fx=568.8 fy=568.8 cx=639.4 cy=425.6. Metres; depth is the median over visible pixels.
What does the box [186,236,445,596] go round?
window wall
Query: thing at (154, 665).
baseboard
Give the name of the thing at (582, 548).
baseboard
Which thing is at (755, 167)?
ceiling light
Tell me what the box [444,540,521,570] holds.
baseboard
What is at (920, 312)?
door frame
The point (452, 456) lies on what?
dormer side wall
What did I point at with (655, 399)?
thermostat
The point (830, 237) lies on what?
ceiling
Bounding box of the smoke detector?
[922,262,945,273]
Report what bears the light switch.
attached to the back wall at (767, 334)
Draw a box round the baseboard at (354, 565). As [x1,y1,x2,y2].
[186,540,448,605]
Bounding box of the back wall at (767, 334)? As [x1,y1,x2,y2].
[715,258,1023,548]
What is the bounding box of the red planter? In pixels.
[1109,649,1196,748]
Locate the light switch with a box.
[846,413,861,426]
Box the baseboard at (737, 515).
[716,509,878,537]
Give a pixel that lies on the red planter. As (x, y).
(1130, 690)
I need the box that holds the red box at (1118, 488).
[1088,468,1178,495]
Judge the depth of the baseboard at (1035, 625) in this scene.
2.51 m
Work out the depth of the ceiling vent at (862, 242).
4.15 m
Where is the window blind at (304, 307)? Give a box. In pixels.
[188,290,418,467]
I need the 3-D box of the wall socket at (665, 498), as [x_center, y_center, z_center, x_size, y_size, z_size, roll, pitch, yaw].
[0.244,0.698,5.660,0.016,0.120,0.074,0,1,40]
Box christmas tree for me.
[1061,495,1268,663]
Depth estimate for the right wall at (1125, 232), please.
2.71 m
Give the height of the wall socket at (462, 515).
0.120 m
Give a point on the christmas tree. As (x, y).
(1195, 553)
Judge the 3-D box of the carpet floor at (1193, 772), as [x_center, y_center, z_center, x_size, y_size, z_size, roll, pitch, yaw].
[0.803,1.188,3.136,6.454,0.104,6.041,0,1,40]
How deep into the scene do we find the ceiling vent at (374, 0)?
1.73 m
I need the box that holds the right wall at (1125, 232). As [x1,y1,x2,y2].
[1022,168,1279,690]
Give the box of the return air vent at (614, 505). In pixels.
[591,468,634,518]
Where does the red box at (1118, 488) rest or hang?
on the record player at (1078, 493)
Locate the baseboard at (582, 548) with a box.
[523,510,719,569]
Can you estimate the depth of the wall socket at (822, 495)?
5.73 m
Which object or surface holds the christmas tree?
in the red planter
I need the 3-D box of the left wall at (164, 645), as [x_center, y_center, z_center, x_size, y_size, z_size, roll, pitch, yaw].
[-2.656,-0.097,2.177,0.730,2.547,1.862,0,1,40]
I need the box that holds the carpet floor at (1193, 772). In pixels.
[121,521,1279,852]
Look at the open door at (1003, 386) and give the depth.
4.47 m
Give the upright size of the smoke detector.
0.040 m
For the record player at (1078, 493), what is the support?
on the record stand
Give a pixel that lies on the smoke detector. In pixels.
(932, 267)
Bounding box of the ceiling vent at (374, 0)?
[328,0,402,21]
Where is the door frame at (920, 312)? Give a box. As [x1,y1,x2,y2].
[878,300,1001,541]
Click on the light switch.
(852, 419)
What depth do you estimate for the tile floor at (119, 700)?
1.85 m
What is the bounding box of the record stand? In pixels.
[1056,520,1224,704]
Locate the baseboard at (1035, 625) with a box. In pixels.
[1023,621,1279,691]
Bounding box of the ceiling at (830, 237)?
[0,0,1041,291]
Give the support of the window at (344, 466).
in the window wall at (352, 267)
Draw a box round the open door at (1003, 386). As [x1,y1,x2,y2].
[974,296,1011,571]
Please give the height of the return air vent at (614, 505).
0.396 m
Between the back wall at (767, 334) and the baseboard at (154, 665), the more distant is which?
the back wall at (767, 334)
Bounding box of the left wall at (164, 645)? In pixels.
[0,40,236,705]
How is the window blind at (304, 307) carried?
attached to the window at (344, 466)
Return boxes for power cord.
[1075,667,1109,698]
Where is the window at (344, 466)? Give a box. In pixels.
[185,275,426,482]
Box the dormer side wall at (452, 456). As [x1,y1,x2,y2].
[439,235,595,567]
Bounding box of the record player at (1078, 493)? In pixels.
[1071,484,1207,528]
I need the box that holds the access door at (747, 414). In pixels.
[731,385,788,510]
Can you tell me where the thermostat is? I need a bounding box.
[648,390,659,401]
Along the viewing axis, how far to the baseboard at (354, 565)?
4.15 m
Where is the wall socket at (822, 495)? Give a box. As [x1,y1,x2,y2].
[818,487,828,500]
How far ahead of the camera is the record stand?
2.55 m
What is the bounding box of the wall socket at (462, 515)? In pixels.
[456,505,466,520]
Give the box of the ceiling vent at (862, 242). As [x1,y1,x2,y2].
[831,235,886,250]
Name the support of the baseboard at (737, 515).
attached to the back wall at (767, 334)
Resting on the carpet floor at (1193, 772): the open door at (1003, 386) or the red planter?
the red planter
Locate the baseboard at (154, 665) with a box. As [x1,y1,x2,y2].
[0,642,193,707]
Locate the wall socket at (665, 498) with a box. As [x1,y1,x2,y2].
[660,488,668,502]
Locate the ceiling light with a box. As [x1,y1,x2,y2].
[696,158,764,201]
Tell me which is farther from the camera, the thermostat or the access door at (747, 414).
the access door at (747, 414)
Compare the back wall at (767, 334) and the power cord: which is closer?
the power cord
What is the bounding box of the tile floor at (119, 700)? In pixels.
□ □ □
- WHAT THE EXERCISE ASKS -
Print all of the entries again, exactly as written.

- RESULT FOR THIS TASK -
fx=568.8 fy=568.8 cx=639.4 cy=425.6. Metres; depth is the median over visible pixels.
What does the box [186,236,445,596] go round?
window wall
Query: thing at (154, 665).
baseboard
Give the name of the thing at (582, 548).
baseboard
Which thing is at (755, 167)?
ceiling light
Tell me what the box [444,540,521,570] holds.
baseboard
What is at (920, 312)?
door frame
The point (452, 456) lies on what?
dormer side wall
What did I point at with (655, 399)?
thermostat
The point (830, 237) lies on what?
ceiling
Bounding box of the smoke detector?
[922,262,945,273]
Report what bears the light switch.
attached to the back wall at (767, 334)
Draw a box round the baseboard at (354, 565). As [x1,y1,x2,y2].
[186,540,448,605]
Bounding box of the back wall at (767, 334)? As [x1,y1,x2,y2].
[715,258,1023,548]
What is the bounding box of the red planter? In pixels.
[1109,649,1196,748]
Locate the light switch with a box.
[846,413,861,426]
Box the baseboard at (737, 515).
[716,509,878,537]
Give a pixel that lies on the red planter. As (x, y).
(1130, 690)
I need the box that holds the red box at (1118, 488).
[1088,468,1178,495]
Judge the depth of the baseboard at (1035, 625) in this scene.
2.51 m
Work out the depth of the ceiling vent at (862, 242).
4.15 m
Where is the window blind at (304, 307)? Give a box. In pixels.
[188,290,418,467]
I need the 3-D box of the wall socket at (665, 498), as [x_center, y_center, z_center, x_size, y_size, z_size, roll, pitch, yaw].
[0.244,0.698,5.660,0.016,0.120,0.074,0,1,40]
Box christmas tree for me.
[1061,495,1268,663]
Depth estimate for the right wall at (1125, 232), please.
2.71 m
Give the height of the wall socket at (462, 515).
0.120 m
Give a point on the christmas tree. As (x, y).
(1195, 553)
Judge the 3-D box of the carpet floor at (1193, 772), as [x_center, y_center, z_center, x_size, y_size, z_size, roll, pitch, yaw].
[0.803,1.188,3.136,6.454,0.104,6.041,0,1,40]
How deep into the scene do we find the ceiling vent at (374, 0)?
1.73 m
I need the box that holds the right wall at (1125, 232). As [x1,y1,x2,y2].
[1022,168,1279,690]
Give the box of the return air vent at (614, 505). In pixels.
[591,468,634,518]
Where does the red box at (1118, 488) rest or hang?
on the record player at (1078, 493)
Locate the baseboard at (582, 548) with a box.
[523,510,719,569]
Can you estimate the depth of the wall socket at (822, 495)?
5.73 m
Which object or surface holds the christmas tree?
in the red planter
I need the 3-D box of the left wall at (164, 645), as [x_center, y_center, z_center, x_size, y_size, z_size, roll, pitch, yaw].
[-2.656,-0.097,2.177,0.730,2.547,1.862,0,1,40]
I need the box that holds the carpet floor at (1193, 772). In pixels.
[121,521,1279,852]
Look at the open door at (1003, 386) and give the depth.
4.47 m
Give the upright size of the smoke detector.
0.040 m
For the record player at (1078, 493), what is the support?
on the record stand
Give a pixel that lies on the smoke detector. In pixels.
(932, 267)
Bounding box of the ceiling vent at (374, 0)?
[328,0,402,21]
Where is the door frame at (920, 312)? Give a box. As [x1,y1,x2,y2].
[878,300,1001,541]
Click on the light switch.
(852, 419)
What depth do you estimate for the tile floor at (119, 700)?
1.85 m
What is the bounding box of the record stand? In pixels.
[1056,520,1224,704]
Locate the baseboard at (1035, 625) with a box. In pixels.
[1023,621,1279,691]
Bounding box of the ceiling at (830, 237)?
[0,0,1041,291]
Give the support of the window at (344, 466).
in the window wall at (352, 267)
Draw a box round the open door at (1003, 386). As [x1,y1,x2,y2].
[974,296,1011,571]
Please give the height of the return air vent at (614, 505).
0.396 m
Between the back wall at (767, 334) and the baseboard at (154, 665), the more distant is which?
the back wall at (767, 334)
Bounding box of the left wall at (164, 645)? In pixels.
[0,40,236,705]
How is the window blind at (304, 307) carried?
attached to the window at (344, 466)
Return boxes for power cord.
[1075,667,1109,698]
Where is the window at (344, 466)? Give a box. In pixels.
[185,275,426,482]
Box the dormer side wall at (452, 456). As [x1,y1,x2,y2].
[439,235,595,567]
Bounding box of the record player at (1078, 493)? In pixels.
[1071,484,1207,528]
I need the box that holds the access door at (747, 414). In pixels.
[731,385,788,510]
Can you tell me where the thermostat is? I need a bounding box.
[648,390,659,401]
Along the viewing axis, how far to the baseboard at (354, 565)?
4.15 m
Where is the wall socket at (822, 495)? Give a box. As [x1,y1,x2,y2].
[818,487,828,500]
How far ahead of the camera is the record stand?
2.55 m
What is the bounding box of the wall socket at (462, 515)? In pixels.
[456,505,466,520]
Give the box of the ceiling vent at (862, 242). As [x1,y1,x2,y2].
[831,235,886,250]
Name the support of the baseboard at (737, 515).
attached to the back wall at (767, 334)
Resting on the carpet floor at (1193, 772): the open door at (1003, 386) or the red planter?
the red planter
Locate the baseboard at (154, 665) with a box. As [x1,y1,x2,y2].
[0,642,193,707]
Locate the wall socket at (665, 498) with a box. As [x1,y1,x2,y2].
[660,488,668,502]
Locate the ceiling light with a box. As [x1,y1,x2,y2].
[696,158,764,201]
Tell me which is farther from the camera, the thermostat or the access door at (747, 414).
the access door at (747, 414)
Compare the back wall at (767, 334) and the power cord: which is closer?
the power cord
What is the bounding box of the tile floor at (119, 700)? In pixels.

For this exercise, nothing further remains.